Framework Integration (LlamaIndex and LangChain)¶
This document describes how LlamaIndex and LangChain integrate with flexible-graphrag as full peer frameworks — covering graph, vector, search, chunking, KG extraction, and hybrid retrieval.
Overview¶
LangChain is not just a retrieval add-on; it is a first-class backend for every pipeline stage. Each stage can run on either LlamaIndex or LangChain independently:
| Stage | LlamaIndex | LangChain |
|---|---|---|
| Chunking | SentenceSplitter |
RecursiveCharacterTextSplitter (+ 5 other splitters) |
| KG Extraction | SchemaLLMPathExtractor / DynamicLLMPathExtractor |
LLMGraphTransformer |
| Property Graph ingestion | PropertyGraphIndex |
add_graph_documents() via LC graph store |
| Property Graph retrieval | VectorContextRetriever |
TextToGraphQueryRetriever (Cypher/AQL/GSQL/SurrealQL) |
| Vector ingestion | VectorStoreIndex |
LC vector store add_documents() |
| Vector retrieval | VectorIndexRetriever |
LangChainVectorStoreRetriever |
| Search ingestion | ES/OpenSearch LI index | LC add_documents() |
| Search retrieval | LI BM25 / ES retriever | LC BM25 / ES / OpenSearch retriever |
| Hybrid fusion | QueryFusionRetriever |
EnsembleRetriever (RRF) |
Framework Configuration¶
# -- Pipeline stage pickers ---------------------------
CHUNKER_BACKEND=llamaindex # llamaindex | langchain
GRAPH_BACKEND=llamaindex # llamaindex | langchain (auto=langchain for LC-only stores)

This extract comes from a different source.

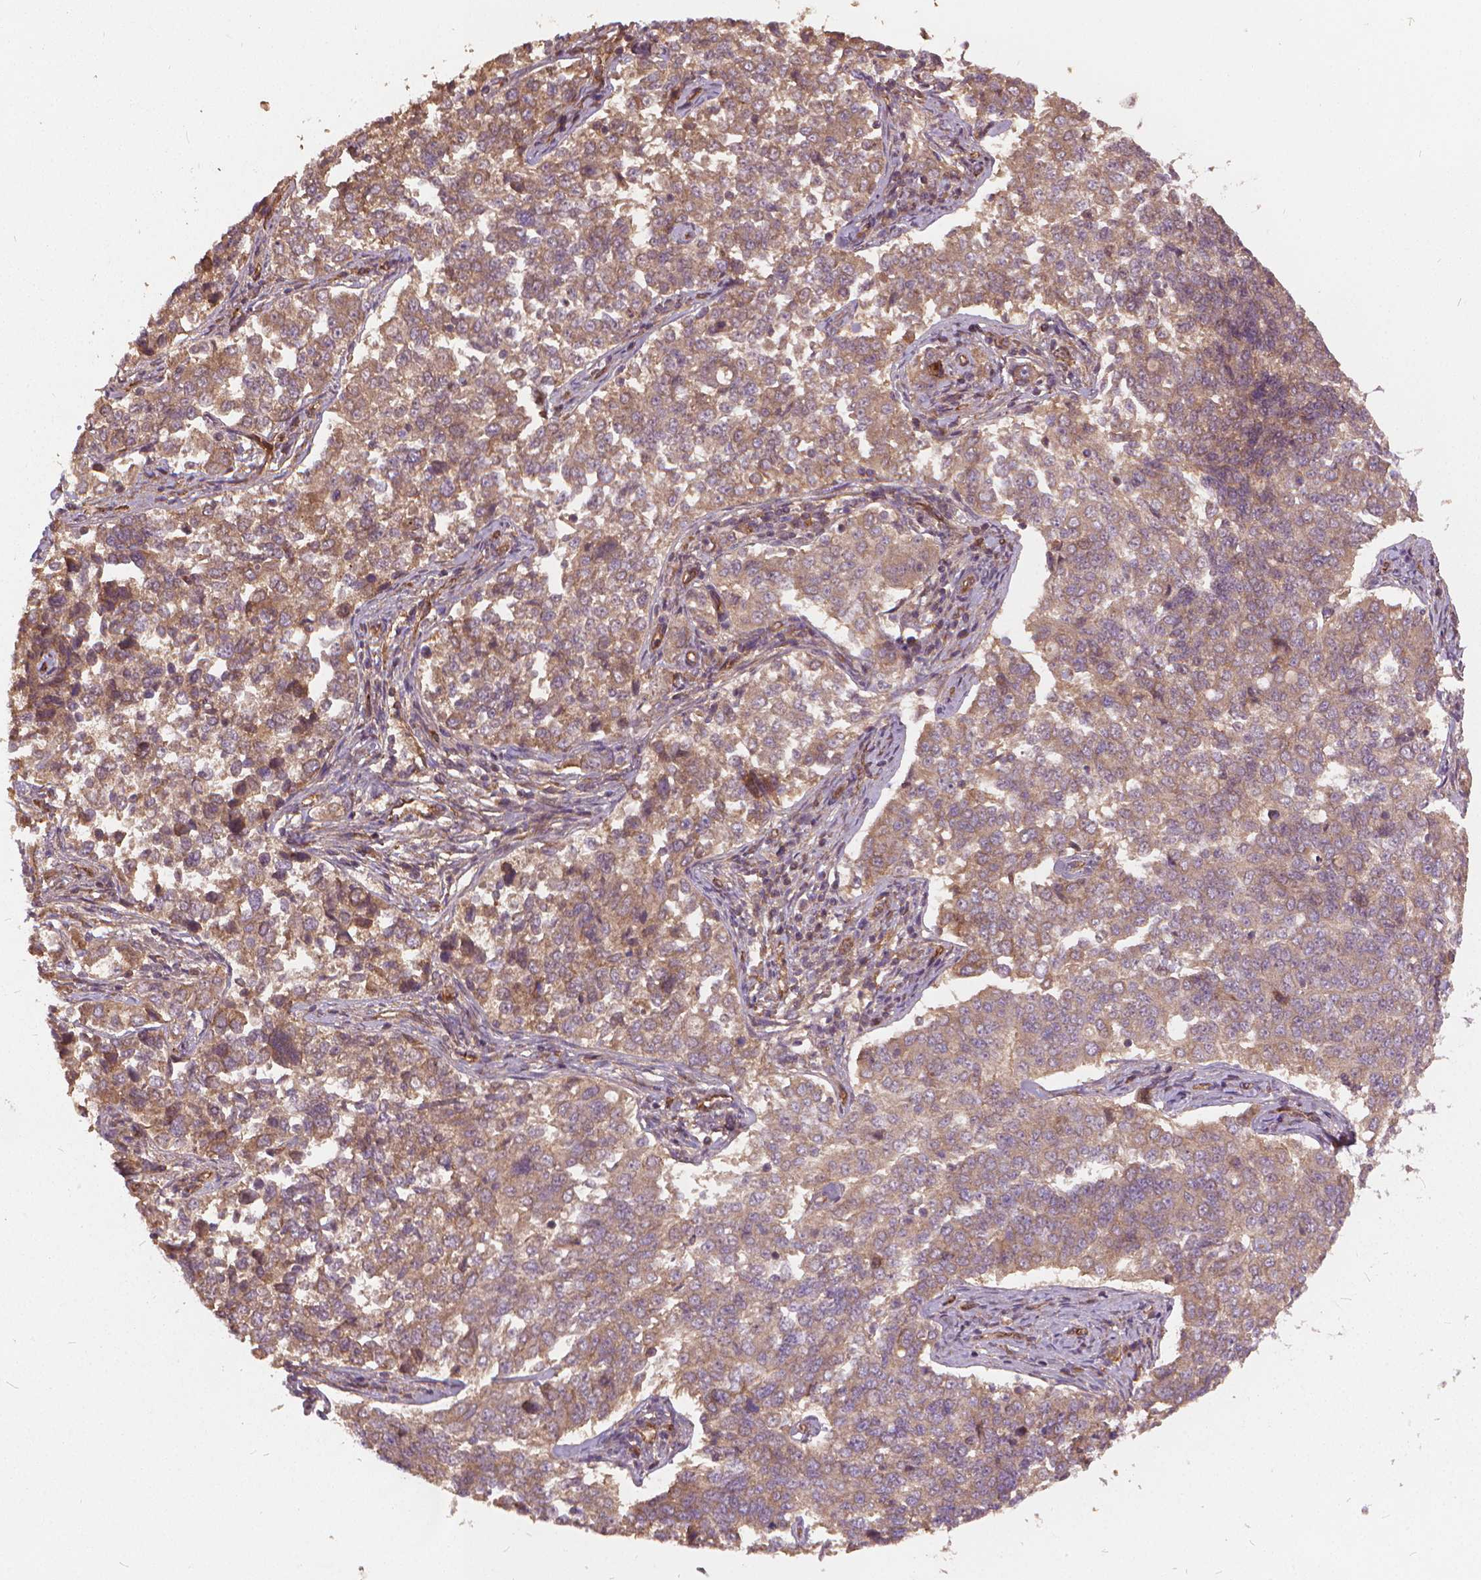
{"staining": {"intensity": "weak", "quantity": ">75%", "location": "cytoplasmic/membranous"}, "tissue": "endometrial cancer", "cell_type": "Tumor cells", "image_type": "cancer", "snomed": [{"axis": "morphology", "description": "Adenocarcinoma, NOS"}, {"axis": "topography", "description": "Endometrium"}], "caption": "A high-resolution micrograph shows immunohistochemistry staining of endometrial adenocarcinoma, which exhibits weak cytoplasmic/membranous positivity in about >75% of tumor cells.", "gene": "UBXN2A", "patient": {"sex": "female", "age": 43}}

VECTOR_BACKEND=llamaindex # llamaindex | langchain
SEARCH_BACKEND=llamaindex # llamaindex | langchain
KG_EXTRACTOR_BACKEND=llamaindex # llamaindex | langchain
RETRIEVAL_FUSION=llamaindex # llamaindex | langchain (EnsembleRetriever/RRF)
# -- LC-specific splitter (when CHUNKER_BACKEND=langchain) --
LC_SPLITTER_TYPE=recursive # recursive | character | token | markdown | python | sentence_transformers
GRAPH_BACKEND is auto-selected to langchain when PG_GRAPH_DB is set to a LangChain-only store (ArangoDB, Apache AGE, HugeGraph, SurrealDB, TigerGraph, Cosmos Gremlin, Spanner).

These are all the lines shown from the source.